In history we find frequent mention of those who have attained high position in the State, through no other virtue than superior attainments in the Art of Cookery. No title seemed too noble, or emoluments too vast, to mark the bestower's sense of the value of a favorite and successful cook. Laying aside his ladle, he has ruffled it with the noblest of the land. Royal dames have delighted to do him honor; while in the conclave of statesmen, or in the cabinet of sovereigns, he has been alike the accepted and well-approved confidant and adviser. In these more modern days, although we do not go to such extreme lengths in rewarding the professors of the culinary art, yet are we by no means insensible to its importance, or backward in our appreciation of its results.
To be an able and successful cook should be the aim of every prudent housekeeper, for we know of no surer mark of sloth or negligence than an ill-served table. For if incapacity and indifference be allowed to exist in the kitchen, need we be surprised to find it in the parlor. Nor need we remind our fair readers how often an ill-cooked dish is the source, not only of bitter mortification, but of domestic discord and unhappi-ness. And is it not also equally true that many of the mental and physical derangements of both mind and body are frequently to be traced directly to the careless and imperfect preparation of our daily food.
A would-be frugal housekeeper, actuated by the best motives, and really striving to "make both ends meet," is perplexed at her want of success, and is anxiously looking abroad for causes that she would find much nearer home. And what else is the reason but that, notwithstanding an expensive outlay in provision's, bad cooking spoils and renders uneatable a large proportion; and that which should have graced her table, and delighted the palates of her household, becomes fit for naught else than food for pigs, and is therefore consigned to the already overgorged swill tub. In how many of our households is not this notoriously the case? If thus the art of Cooking exercises so great an influence upon the health and happiness of the community, we are sure we need no longer dwell upon the importance, nor urge upon our readers the necessity of a closer study of this truly important branch of our domestic economy.
This volume is offered to the experienced housekeeper as well as to the young beginner, as a faithful and intelligent counsellor and guide, in whom they can place the fullest confidence, and whose directions they can unhesitatingly follow. Every recipe having been fully tested, is now presented to them as the result of actual individual experience. They will be found to be practical, clear and simple, readily understood and as easily followed. So precise are the directions on every page, that no novice, however unsophisticated, need be misled.

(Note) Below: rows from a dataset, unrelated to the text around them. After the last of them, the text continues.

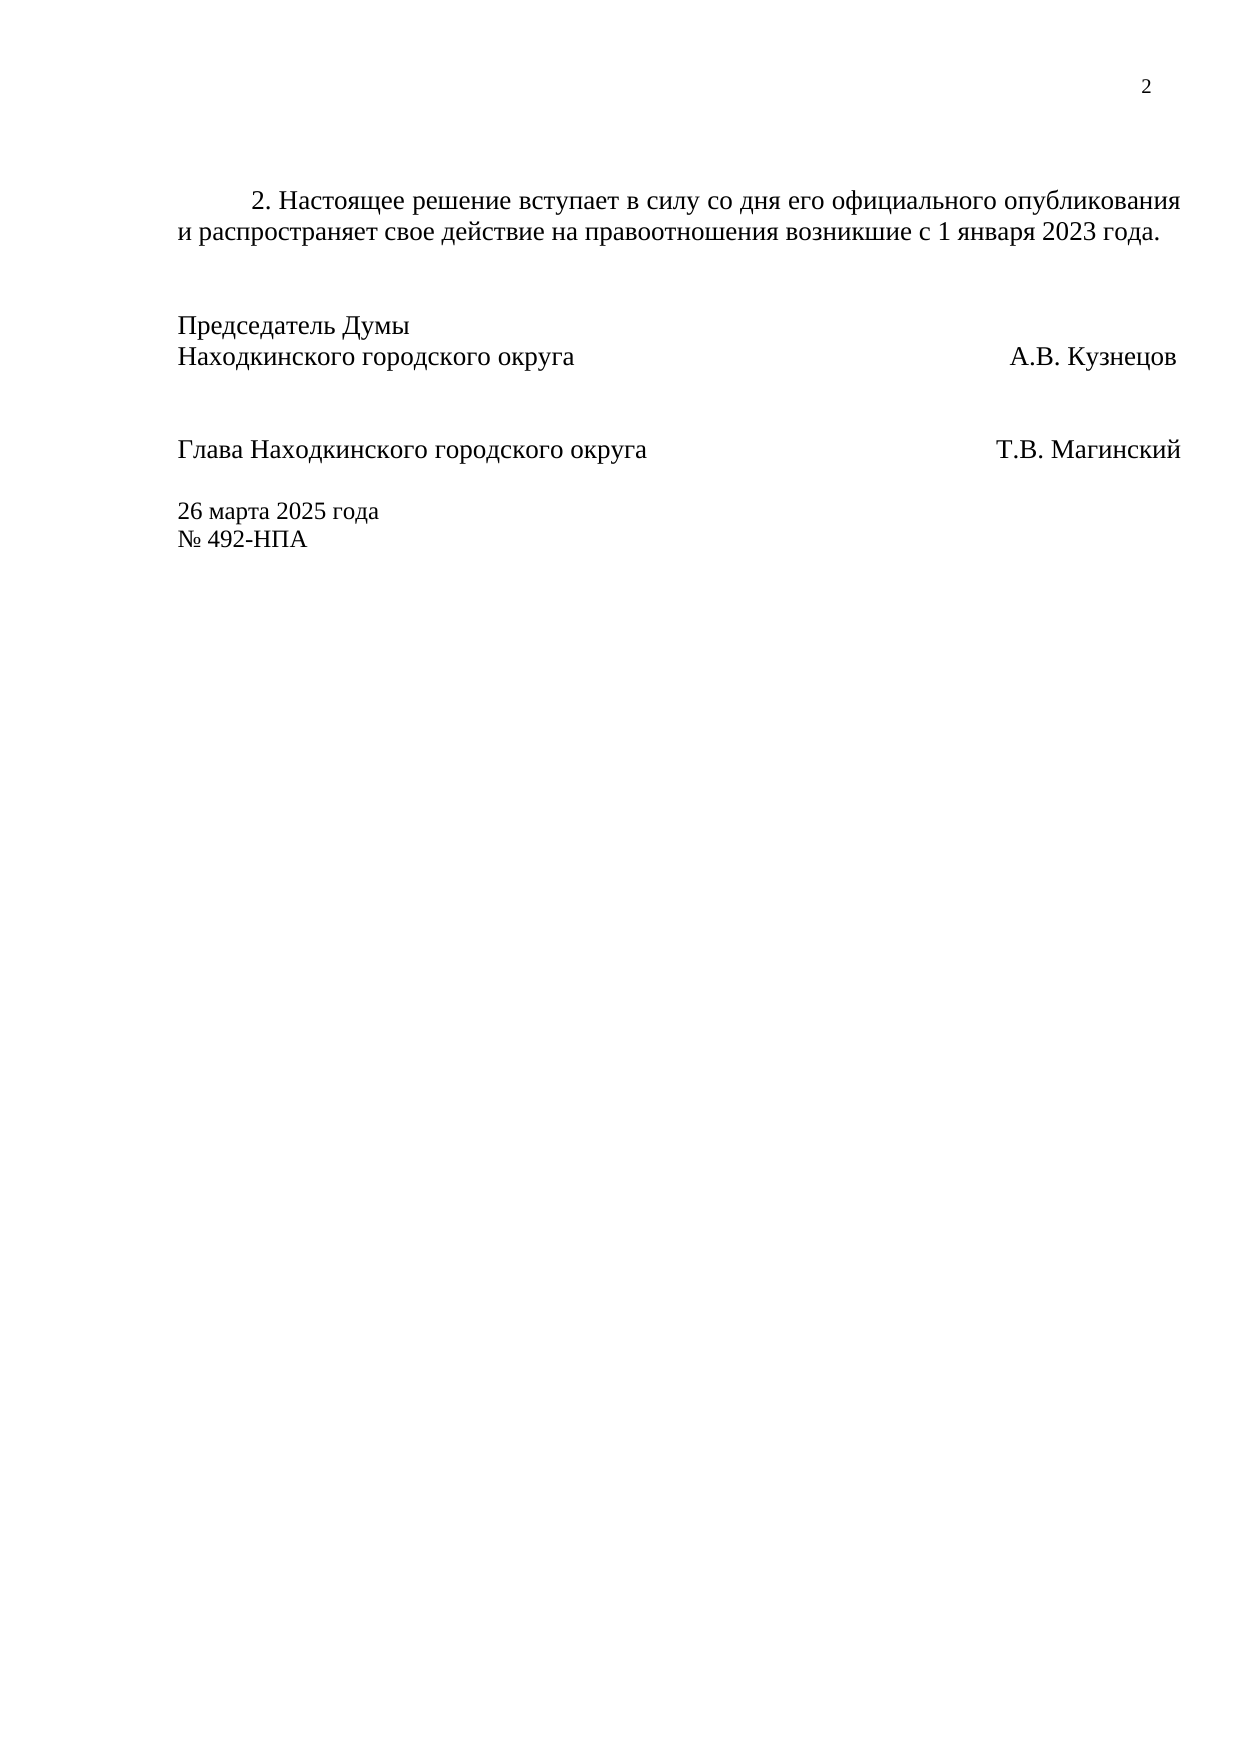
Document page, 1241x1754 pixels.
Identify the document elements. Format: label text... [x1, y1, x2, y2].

text № 492-НПА [177, 524, 1181, 553]
text 26 марта 2025 года [177, 496, 1181, 524]
text Председатель Думы [177, 309, 1167, 340]
text Глава Находкинского городского округа Т.В. Магинский [177, 433, 1181, 464]
text 2. Настоящее решение вступает в силу со дня его официального опубликования и распространяет свое действие на правоотношения возникшие с 1 января 2023 года. [177, 184, 1181, 247]
text Находкинского городского округа А.В. Кузнецов [177, 340, 1181, 371]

Appended to each recipe is a summary of the different ingredients which it contains, with the exact proportions of each and the precise time necessary to dress the whole : thus showing at a glance its various requirements.
The directions for boning poultry and game are entirely new, and also very exact; while those pages devoted to explaining the somewhat rare accomplishment of carving, and how to set out a table, will, we trust, be found equally acceptable and instructive to our readers.
To our country-women, then, throughout the land we dedicate this work in the fullest assurance that, in many households, it will become a valued and honored servant, always ready when needed, ever willing to advise; and whose counsels when faithfully followed will tend to add to the gratifications of many an American home.